• **Task requirements**:
#1 How long does the Beatles film review say the reviewed work runs?
#2 Write the next part of the Beatles film review, starting after its last sentence.

** begin Document segment **

Film Review by Dean Duncan Apr 10, 2015

That’s a ton-of-a-lot of Beatles material! And what a treasure trove! You sense that those responsible could have doubled the length of this massive thing, what with the ridiculous amount of documentation that they’ve got archived. The following might not go for everybody. It goes for me, though: you further sense that you would have been grateful to sit through every bit of it.

What might that have been like? Double the cool performances, double the delightful stock footage, the vivid personalities, the deep, resonant hilarities. These lads weren’t just funny, buy they were positively joyful. This is very important, far more than mere entertainment or disposable popular culture. Coursing beneath the Beatles’ joyful wit was a deep intelligence, emanating not only from each individual band member, but from Youth, the North, the Working and Merchant Classes. Not for the first time, but what an effusion! You bet that the Beatles were a big deal!

A longer assembly would also have doubled these simultaneously revealing and obfuscating mid-90’s interviews. Doubled the complexity, and certainly the darkness as well. A lot of that is lurking at the margins, even without Lennon’s absence and all that it portends. Joyful? Only in part, it would seem. At eight hours, you definitely get the broad view, and the complex picture. Those poor young men! Talk about the catastrophe of success!

I am using a lot of exclamation marks around here.

** end Document segment **
** begin Source data **

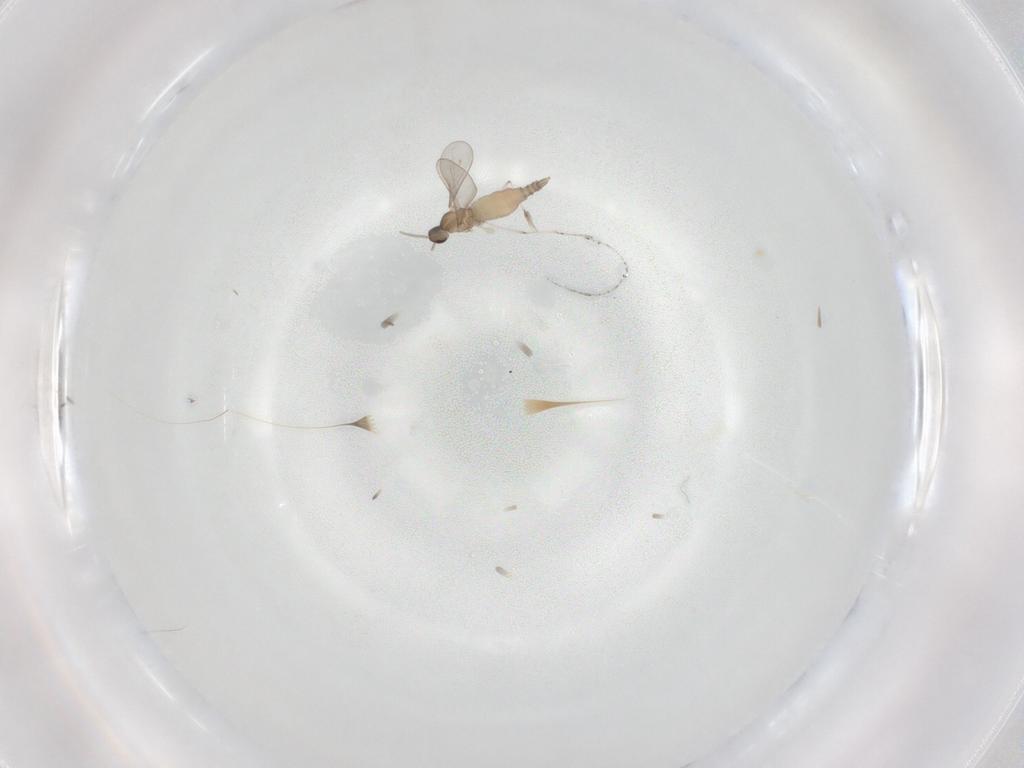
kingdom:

** end Source data **

• **Set of answers**:
#1 Eight hours.

#2
That dire stuff is there, but it’s not pursued, explored overly, or much penetrated. This subject is too important and wonderful to be a vanity production, but a sense of institutional approval lies heavy. If The Beatles Anthology is not quite a whitewash, it’s pretty darned polite!

It’s not a lie though. Eight hours is still plenty of time to see, see into, occasionally see through people. It’s clear, and they admit it, that they’re far from perfect. (Or might George have been?) It’s clear that the volcanic, almost elemental John Lennon could be positively dangerous. That the miraculously melodic McCartney might also have been, shall we say, a challenge to work with. But for all that, aren’t these flawed individuals wonderful? And that music! And the feelings that flood at the end, as they discuss that decades-ago break up—of course they should have!—and then summarize the meaning of it all. Is this too obvious? But why resist it! And in the end—cue remastered music—the love you take is equal to the love you make.